* ЗАДАНИЕ 1: Изложите в двух предложениях основное содержание отрывка о событиях в Одессе и на Украине в 2013–2014 годах.

* ВЫБРАННЫЙ ФРАГМЕНТ:
Многие видели этого Фучеджи сначала рядом с сомнительными личностями (возможно, провокаторами), обряженными на манер сторонников федерализации, но не проявлявшими никаких признаков сочувствия к ним. Затем он переместился в толпу майдановцев, которые, стоя рядом с ним, вовсю палили по Дому профсоюзов. Для очевидцев поведение милицейского начальника выглядело более чем странным. 6 мая Фучеджи был задержан Одесской прокуратурой для проведения следственных разбирательств, а 7 мая сумел сбежать и скрыться на территории Приднестровья.
И этот, и другие факты указывают на то, что погром носил спланированный, заказной характер. Кому, кроме необандеровцев, он мог быть выгодным? Есть в Одессе немало тех, кто полагает, что адская акция была профинансирована днепропетровским олигархом Игорем Коломойским. Будучи известным на всю Украину рейдером, он не скрывал интереса к Одесскому НПЗ и торговым терминалам Одесского морского порта, через которые транспортируется за рубеж продукция контролируемых им предприятий, в том числе — о, чудеса олигархической системы! — и Тольяттинского азотного завода, находящегося в России.
Замаячившая тогда в повестке дня Одесская народная республика как подобие республик, провозглашенных в Донецке и Луганске, олигарху, разумеется, была совсем не нужна.
«Заточка в газете»
Бойня в Доме профсоюзов была организована как акция устрашения, смысл которой можно понять только в общем контексте украинских событий рубежа 2013–2014 годов. Их первые импульсы пришлись на ноябрь 2013 года: тогда на киевском Майдане Незалежности начались митинги, где зазвучали речи о «европейском выборе Украины», о необходимости установить подлинную демократию, покончить с коррупцией и всевластием олигархов, добиться социальной справедливости. Постепенно те митинги становились все более эмоциональными и шумными, и в феврале 2014 года наступил момент, когда они переросли в кровавые столкновения праворадикалов с милицейским спецназом. Президент Янукович потерял контроль над ситуацией в Киеве, и там был совершен государственный переворот.
Одни украинские идеологи назвали его «национально-демократической революцией», другие — «революцией достоинства». Оба названия отражают не суть, а видимость. В покровы «революции» оказался закутан праворадикальный, националистический путч, профинансированный украинскими олигархами и западными «благотворительными» организациями. Его главным мотором стал «Правый сектор», боевики которого проходили длительную специализированную подготовку к ведению уличных боев. Таким образом, видимость и сущность переворота заметно разошлись. Этим он чем-то напоминает подлый бандитский прием — заточку, завернутую в газету.

Записи из источника данных:
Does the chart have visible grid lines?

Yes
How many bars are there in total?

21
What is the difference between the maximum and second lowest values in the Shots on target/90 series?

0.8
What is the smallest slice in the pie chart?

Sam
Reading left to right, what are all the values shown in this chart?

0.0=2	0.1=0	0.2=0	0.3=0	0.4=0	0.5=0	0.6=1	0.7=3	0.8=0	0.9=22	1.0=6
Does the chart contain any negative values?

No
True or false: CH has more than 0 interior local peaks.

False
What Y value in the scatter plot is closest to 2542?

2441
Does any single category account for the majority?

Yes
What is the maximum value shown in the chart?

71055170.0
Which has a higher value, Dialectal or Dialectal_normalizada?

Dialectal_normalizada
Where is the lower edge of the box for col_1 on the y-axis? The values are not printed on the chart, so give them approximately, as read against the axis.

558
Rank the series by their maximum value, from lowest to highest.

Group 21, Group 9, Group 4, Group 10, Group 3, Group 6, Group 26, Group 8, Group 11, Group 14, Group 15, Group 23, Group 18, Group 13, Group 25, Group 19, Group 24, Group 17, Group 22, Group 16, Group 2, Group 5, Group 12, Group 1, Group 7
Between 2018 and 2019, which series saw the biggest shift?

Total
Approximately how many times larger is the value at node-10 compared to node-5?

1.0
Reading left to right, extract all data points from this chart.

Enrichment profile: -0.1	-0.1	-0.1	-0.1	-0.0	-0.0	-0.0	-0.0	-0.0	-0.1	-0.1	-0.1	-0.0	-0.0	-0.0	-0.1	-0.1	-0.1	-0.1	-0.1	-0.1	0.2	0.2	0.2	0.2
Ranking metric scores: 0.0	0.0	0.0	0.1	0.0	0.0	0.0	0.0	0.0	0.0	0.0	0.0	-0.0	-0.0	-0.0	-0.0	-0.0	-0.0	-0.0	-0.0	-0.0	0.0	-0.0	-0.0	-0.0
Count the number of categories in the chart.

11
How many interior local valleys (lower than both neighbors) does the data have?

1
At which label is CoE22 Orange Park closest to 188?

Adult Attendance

* ЗАДАНИЕ 2: Перепишите без изменений ту часть записей, которая начинается с первой строки записей и заканчивается строкой, содержащей «Reading left to right, what», включая обе граничные строки.

* ПОЛЕ ДЛЯ ОТВЕТА 1: В отрывке утверждается, что погром в одесском Доме профсоюзов носил спланированный, заказной характер: очевидцам показалось странным поведение милицейского начальника Фучеджи, который был задержан 6 мая и 7 мая сбежал в Приднестровье, а многие в Одессе полагают, что акцию профинансировал олигарх Игорь Коломойский. Бойня представлена как акция устрашения в контексте государственного переворота в Киеве в феврале 2014 года, который назван праворадикальным, националистическим путчем, скрытым под видимостью «революции», подобно заточке, завернутой в газету.

* ПОЛЕ ДЛЯ ОТВЕТА 2:
Does the chart have visible grid lines?

Yes
How many bars are there in total?

21
What is the difference between the maximum and second lowest values in the Shots on target/90 series?

0.8
What is the smallest slice in the pie chart?

Sam
Reading left to right, what are all the values shown in this chart?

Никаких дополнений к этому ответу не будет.